— BEGIN READING PASSAGE —
We present a gas-kinetic (Boltzmann-like) traffic equation that is not only suited for low vehicle densities, but also for the high-density regime, as it takes into account the forwardly directed interactions, effects of vehicular space requirements like increased interaction rates, and effects of velocity correlations that reflect the bunching of cars, at least partially. From this gas-kinetic equation, we systematically derive the related macroscopic traffic equations. The corresponding partial differential equations for the vehicle density and average velocity are directly related to the quantities characterizing individual driver-vehicle behavior, and, as we show by calibration of the model, their optimal values have the expected order of magnitude. Therefore, the model allows to investigate the influences of varying street and weather conditions or freeway control measures. We point out that, because of the forwardly directed interactions, the macroscopic equations contain non-local instead of diffusion or viscosity terms. This resolves some of the inconsistencies found in previous models and allows for a fast and robust numerical integration, so that several thousand freeway kilometers can be simulated in real-time. It turns out that the model is in good agreement with the experimentally observed properties of freeway traffic flow. In particular, it reproduces the characteristic outflow and dissolution velocity of traffic jams, as well as the phase transition to "synchronized" congested traffic. We also reproduce the five different kinds of congested states that have been found close to on-ramps (or bottlenecks) and present a "phase diagram" of the different traffic states in dependence of the main flow and the ramp flow, showing that congested states are often induced by perturbations in the traffic flow. Finally, we introduce generalized macroscopic equations for multi-lane and multi-userclass traffic. With these, we investigate the differences between multi-lane simulations and simulations of the effective one-lane model.
— END READING PASSAGE —
— BEGIN SUPPLIED INFORMATION —
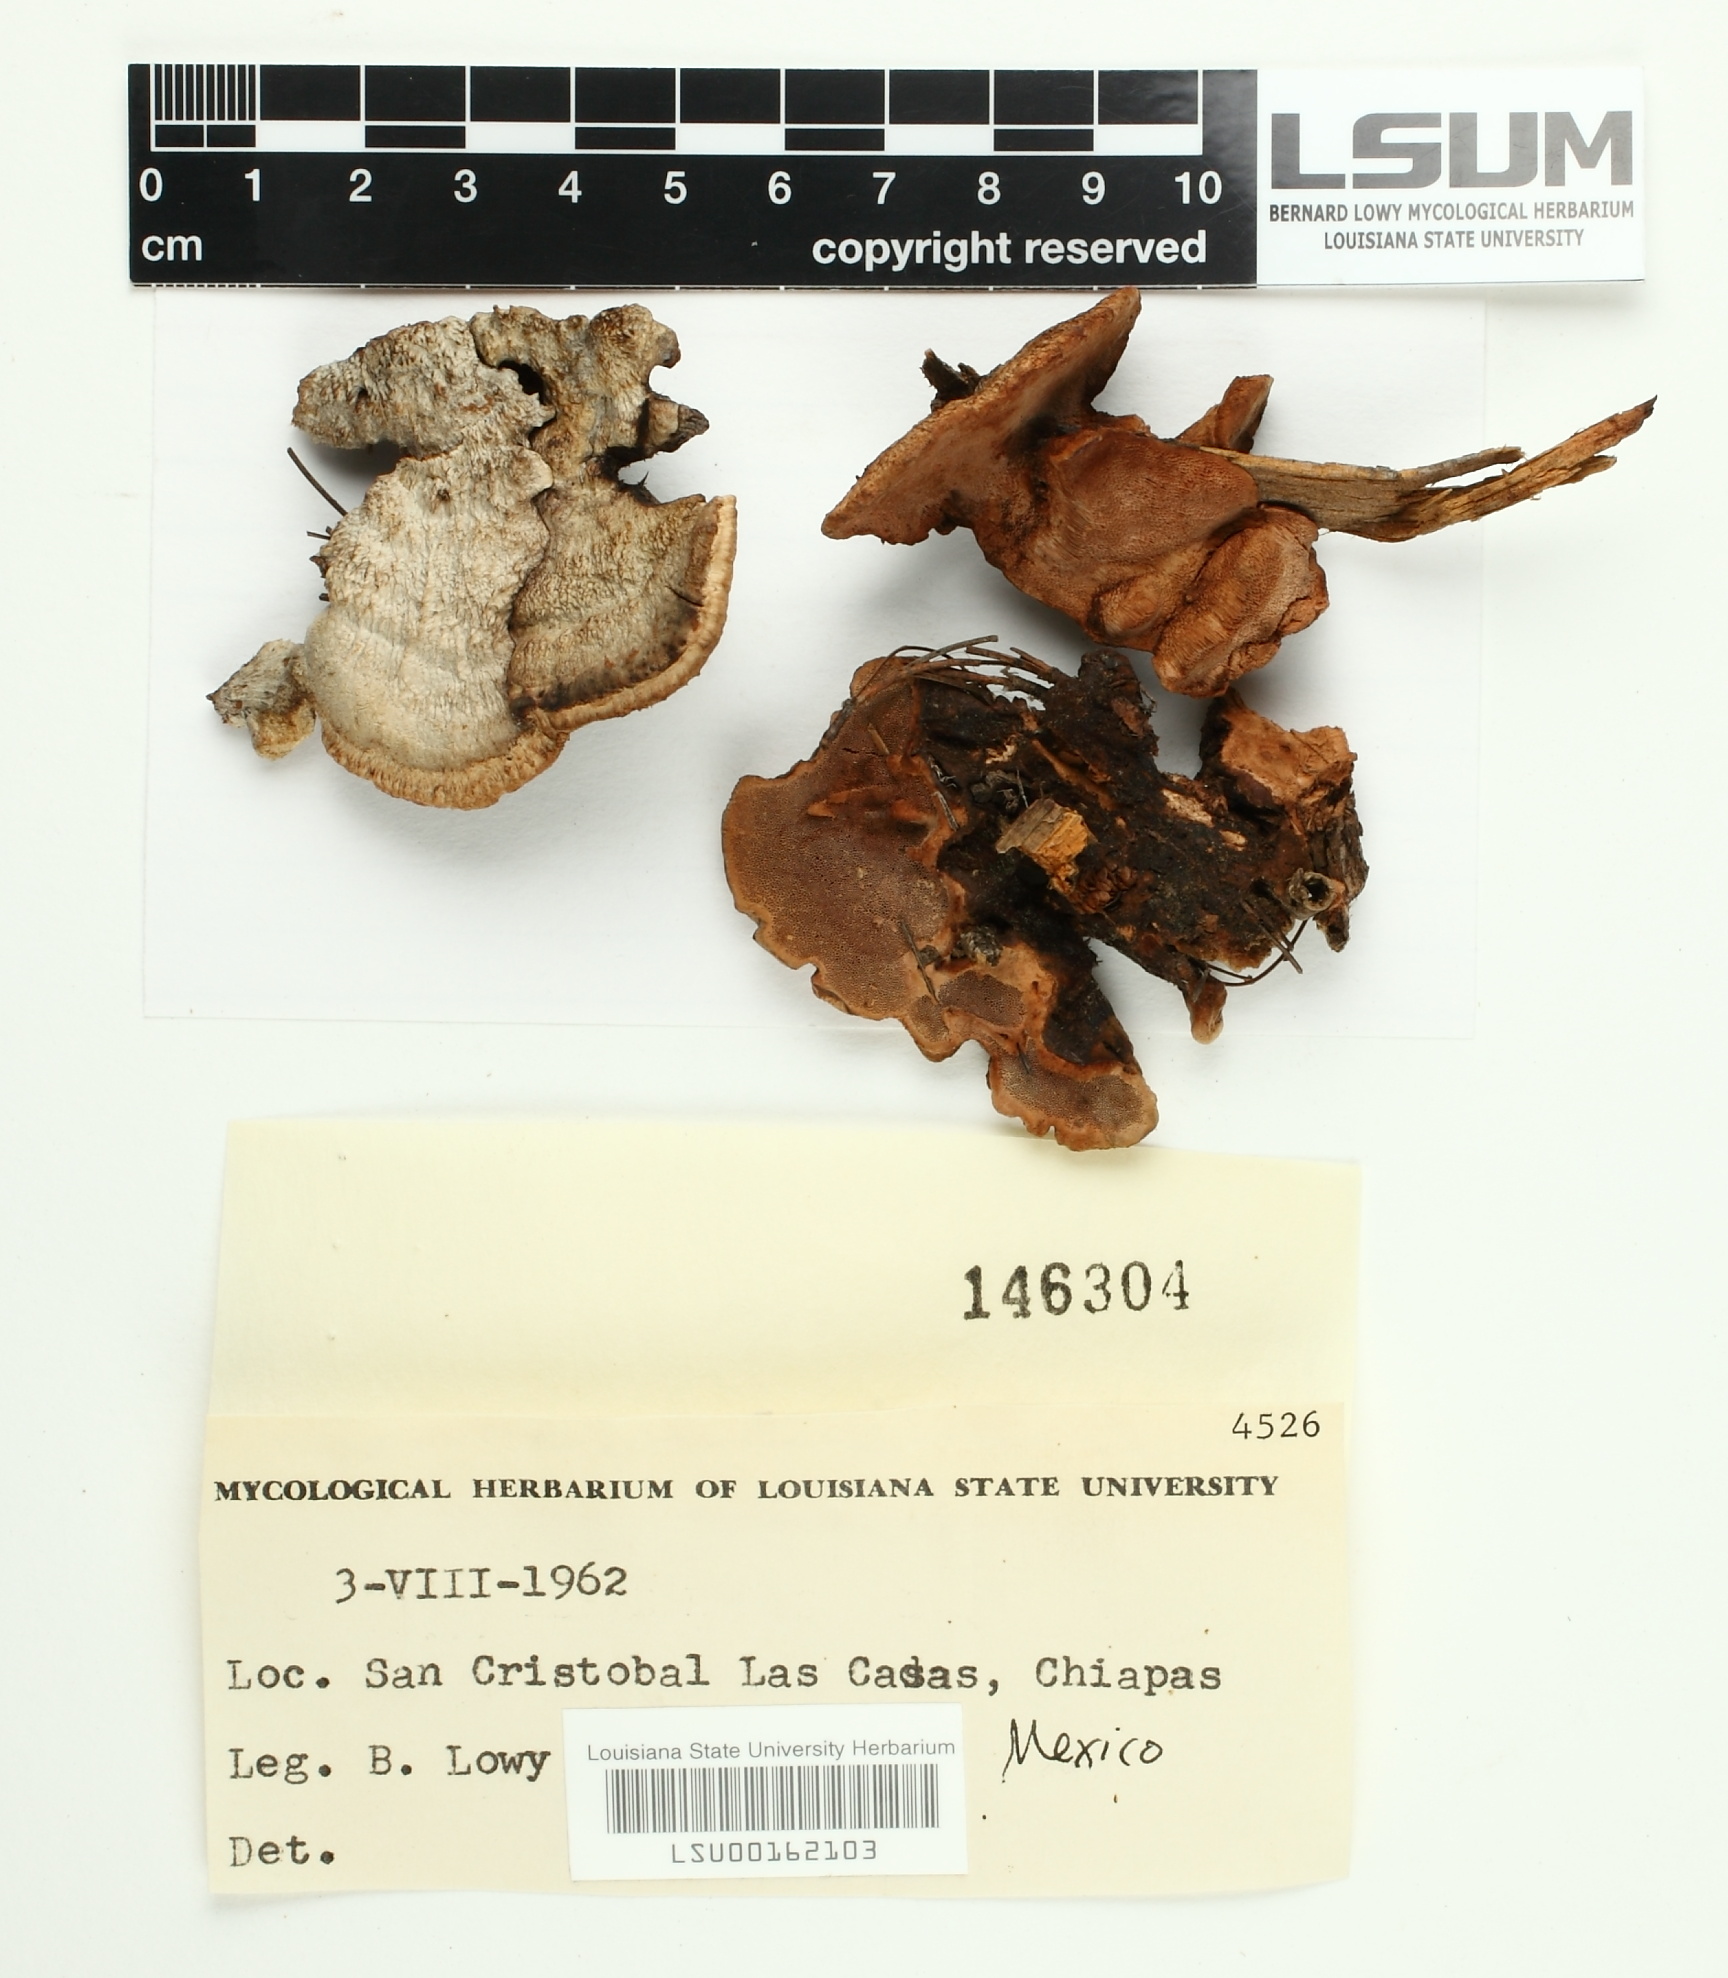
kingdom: Fungi
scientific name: Fungi
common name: Fungi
— END SUPPLIED INFORMATION —
TO BE DONE:
Answer these from the passage on traffic equations above:
1. What kind of terms do the macroscopic equations contain in place of diffusion or viscosity terms?
2. How many freeway kilometers can be simulated in real time?
3. How many different kinds of congested states near on-ramps does the model reproduce?

OUTPUT BELOW:
1. Non-local terms.
2. Several thousand.
3. Five.